In 1976, Bernhardt began the season with the Triple-A Syracuse Chiefs. However, in July, the New York Yankees purchased his contract from the minor leagues when Elliott Maddox was placed on the disabled list. Bernhardt made his debut in Major League Baseball on July 10, against the Chicago White Sox, where in one at-bat, he went hitless. His first hit came on July 17, in a game against the Texas Rangers. In August, he was sent back to the minor leagues. In September, the Yankees attempted to trade Bernhardt in exchange for Rico Carty, but nothing ever came of it. In the majors, Bernhardt batted .190 with four hits in 21 at-bats. In the minor leagues, he batted .303 with 41 runs scored, 115 hits, 24 doubles, eight home runs, and 57 RBIs in 101 games played.

===Seattle Mariners===
During the 1976 Major League Baseball expansion draft, Bernhardt was selected by the Seattle Mariners from the New York Yankees. Bernhardt made the inaugural Mariners team out of spring training in 1977. During his first game of the season, Bernhardt got five hits, including a home run, in five at-bats. Not only was it Bernhardt's first career home run, but it was also the first home run in Mariners history. On the season, Bernhardt batted .243 with 32 runs scored, 74 hits, nine doubles, two triples, seven home runs, and 30 RBIs in 89 games played. Defensively, he played 21 games at third base, and eight games at first base. The majority of his playing time, 54 games, was spent as a designated hitter in the Mariners lineup.

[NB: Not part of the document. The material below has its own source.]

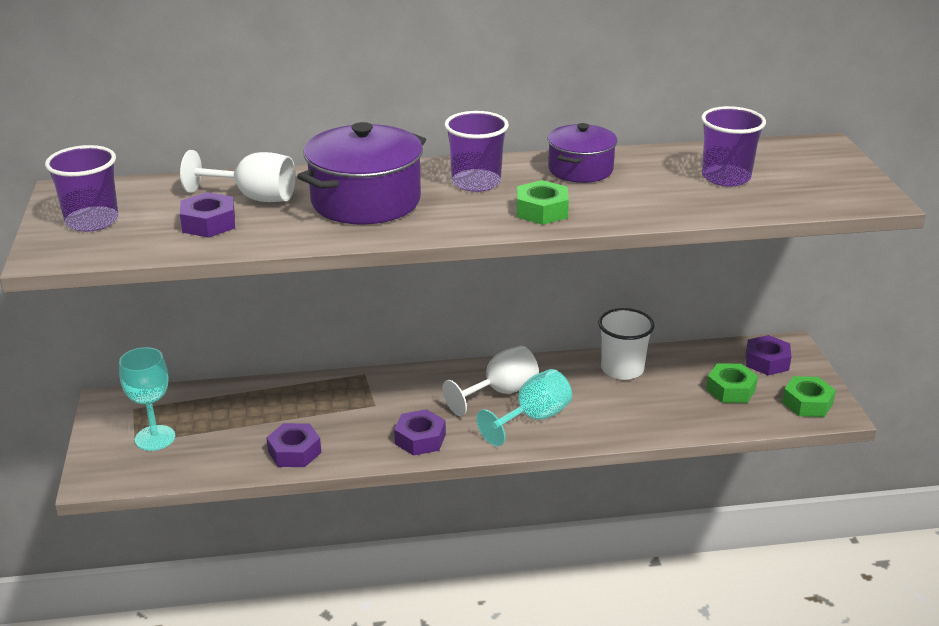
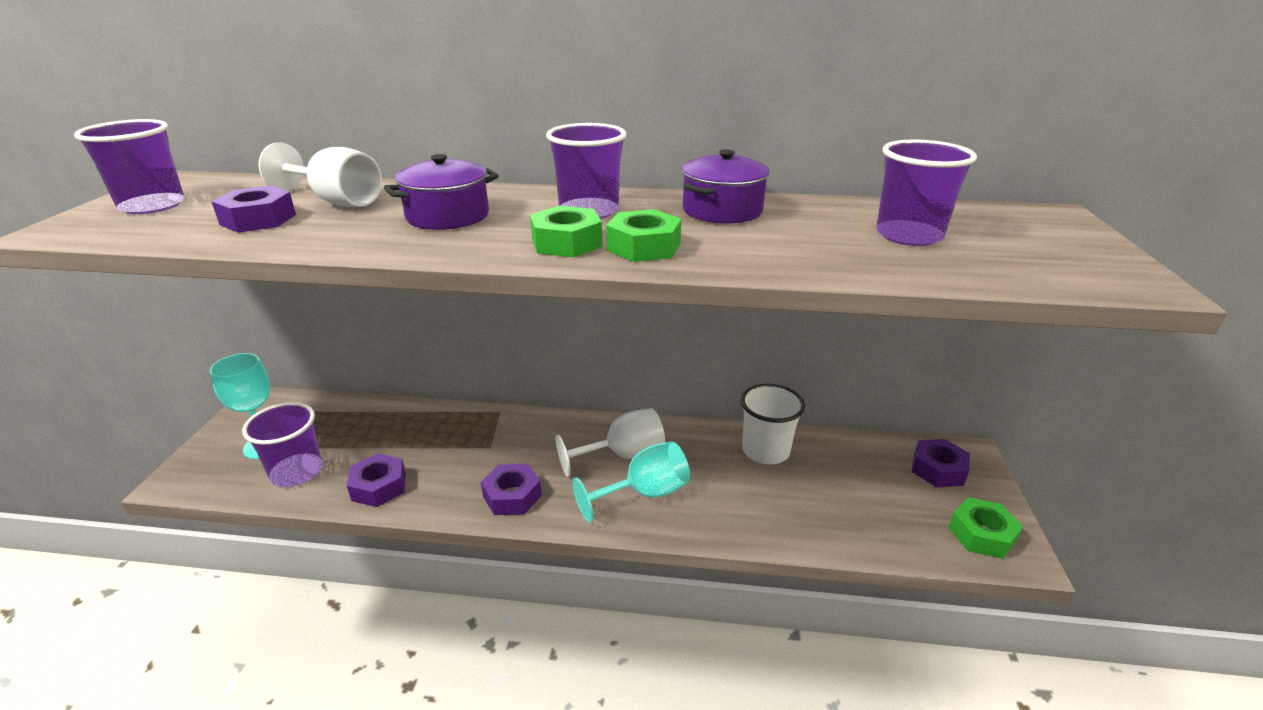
camera: 15 degrees right, 0 degrees up
(206, 454) = (297, 472): none -> purple cup
(366, 201) = (447, 216): purple pot -> purple pot, size x0.62
(730, 390) = (886, 498): green nut -> green nut (566, 242)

Bernhardt split the 1978 season between the major leagues and the minor leagues. With the San Jose Missions, who were the Seattle Mariners Triple-A affiliate at the time, he batted .274 with 13 runs scored, 26 hits, three doubles, two home runs, and 16 RBIs in 25 games played. Bernhardt made his season debut in the majors on May 12, in a game against the Toronto Blue Jays. With the Mariners that year, he batted .230 with 13 runs scored, 38 hits, nine doubles, two home runs, and 12 RBIs in 54 games played. Bernhardt would only play one more game in the major leagues, coming on April 8, 1979 in a game against the California Angels, he got one hit in one at-bat. After that, the Mariners sent Bernhardt to the minor leagues where he played with the Triple-A Spokane Indians. In 98 games with Spokane, he batted .271 with 43 runs scored, 106 hits, 18 doubles, two triples, three home runs, and 49 RBIs.

===Later career===
In early-July 1979, the Seattle Mariners traded Bernhardt to the Chicago White Sox in exchange for Rich Hinton. Bernhardt spent the rest of that season with the Iowa Oaks, who were the Triple-A affiliates of the White Sox at the time. In 25 games with the Oaks, he batted .305 with five runs scored, 18 hits, two doubles, one triple, and six RBIs. That season would prove to be Bernhardt's last in the United States, however, from 1980 to 1983, he played in the Mexican League. In 1980, he joined the Triple-A Plataneros de Tabasco. From 1981 to 1982, Bernhardt was the player-manager for the Triple-A Piratas de Campeche Mexican League team, who represented Campeche, Mexico. His final professional baseball season was in 1983 when he again played with the Campeche Triple-A team, and the Triple-A Rieleros de Aguascalientes, who were also members of the Mexican League.